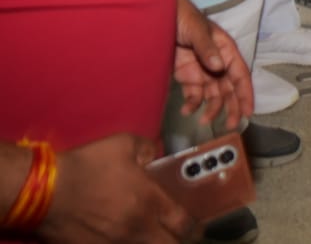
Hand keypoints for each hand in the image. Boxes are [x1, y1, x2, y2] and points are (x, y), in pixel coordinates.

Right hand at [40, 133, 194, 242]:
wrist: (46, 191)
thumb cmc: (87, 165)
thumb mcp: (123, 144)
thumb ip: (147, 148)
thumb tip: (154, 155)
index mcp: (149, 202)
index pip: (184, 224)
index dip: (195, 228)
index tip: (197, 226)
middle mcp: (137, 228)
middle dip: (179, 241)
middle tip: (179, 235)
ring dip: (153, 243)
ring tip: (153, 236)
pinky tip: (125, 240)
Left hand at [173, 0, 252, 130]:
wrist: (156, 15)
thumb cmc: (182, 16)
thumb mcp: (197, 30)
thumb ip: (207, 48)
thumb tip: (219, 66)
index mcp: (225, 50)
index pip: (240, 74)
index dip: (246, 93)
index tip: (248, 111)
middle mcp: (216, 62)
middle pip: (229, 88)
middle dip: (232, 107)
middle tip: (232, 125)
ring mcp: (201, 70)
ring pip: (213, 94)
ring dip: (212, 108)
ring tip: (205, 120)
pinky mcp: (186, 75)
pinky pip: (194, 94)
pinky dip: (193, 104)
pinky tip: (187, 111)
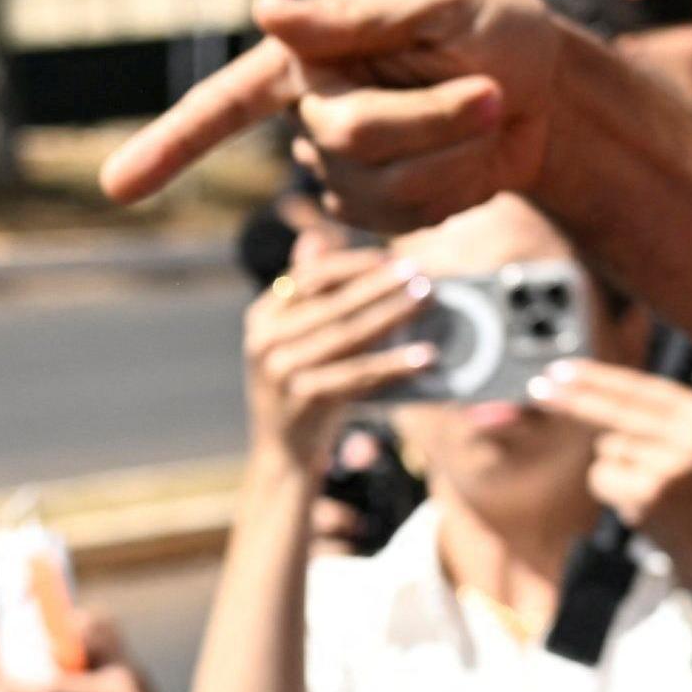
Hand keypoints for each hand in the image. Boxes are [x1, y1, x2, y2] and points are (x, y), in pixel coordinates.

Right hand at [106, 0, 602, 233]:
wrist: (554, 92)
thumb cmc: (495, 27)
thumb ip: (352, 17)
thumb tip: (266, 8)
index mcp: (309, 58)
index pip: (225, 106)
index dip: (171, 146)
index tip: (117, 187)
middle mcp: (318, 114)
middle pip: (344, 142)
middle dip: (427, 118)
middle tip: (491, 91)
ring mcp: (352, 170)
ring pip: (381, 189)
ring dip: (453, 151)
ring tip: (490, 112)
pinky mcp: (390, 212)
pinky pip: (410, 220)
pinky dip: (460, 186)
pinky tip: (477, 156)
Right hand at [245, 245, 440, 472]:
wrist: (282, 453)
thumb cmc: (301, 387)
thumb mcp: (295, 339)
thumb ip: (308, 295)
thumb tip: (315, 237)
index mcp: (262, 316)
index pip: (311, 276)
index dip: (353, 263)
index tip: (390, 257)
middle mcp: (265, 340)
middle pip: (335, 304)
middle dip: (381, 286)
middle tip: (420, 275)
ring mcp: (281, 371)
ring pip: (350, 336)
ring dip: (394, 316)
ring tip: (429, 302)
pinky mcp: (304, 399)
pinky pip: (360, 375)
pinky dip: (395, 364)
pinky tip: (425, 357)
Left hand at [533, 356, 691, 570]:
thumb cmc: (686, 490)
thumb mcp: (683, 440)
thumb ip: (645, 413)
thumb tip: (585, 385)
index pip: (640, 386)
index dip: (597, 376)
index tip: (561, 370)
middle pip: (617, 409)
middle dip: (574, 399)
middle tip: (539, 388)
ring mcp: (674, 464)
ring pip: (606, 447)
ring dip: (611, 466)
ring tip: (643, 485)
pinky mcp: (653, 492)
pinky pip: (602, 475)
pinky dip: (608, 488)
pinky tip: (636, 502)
____________________
YOUR ASSIGNMENT: Only a verbatim transcription of the lines from the one containing "thumb cmc: (495, 27)" through the last line of the records counts as the answer.

EXERCISE RESULT:
thumb cmc: (495, 27)
thumb ip: (352, 17)
thumb tip: (266, 8)
index mcp: (309, 58)
index pip: (225, 106)
index dip: (171, 146)
index tip: (117, 187)
middle mcp: (318, 114)
middle pip: (344, 142)
middle dip: (427, 118)
middle tip: (491, 91)
ring mcp: (352, 170)
ring pip: (381, 189)
ring dip: (453, 151)
ring tip: (490, 112)
pinky mcp: (390, 212)
pinky pip: (410, 220)
pinky dip: (460, 186)
pinky tip: (477, 156)
Right hand at [245, 245, 440, 472]:
wrist: (282, 453)
thumb cmc: (301, 387)
thumb mcp: (295, 339)
thumb ip: (308, 295)
thumb tip: (315, 237)
index mcp: (262, 316)
index pip: (311, 276)
index dip: (353, 263)
index tip: (390, 257)
middle mcp: (265, 340)
middle pip: (335, 304)
middle dip: (381, 286)
middle tip: (420, 275)
ring mcp: (281, 371)
ring pip: (350, 336)
ring dip: (394, 316)
ring tip: (429, 302)
pinky mcp: (304, 399)
pinky pip: (360, 375)
pinky dip: (395, 364)
pinky tip: (425, 357)
Left hand at [533, 356, 691, 570]:
thumb cmc: (686, 490)
thumb mcp: (683, 440)
thumb ip: (645, 413)
thumb tip: (585, 385)
index pip: (640, 386)
index dip: (597, 376)
index tip: (561, 370)
middle pip: (617, 409)
middle dip: (574, 399)
middle tip: (539, 388)
ring mcp: (674, 464)
ring pip: (606, 447)
ring dip: (611, 466)
ring tip: (643, 485)
pinky mcp: (653, 492)
pinky pip: (602, 475)
pinky dip: (608, 488)
pinky tip: (636, 502)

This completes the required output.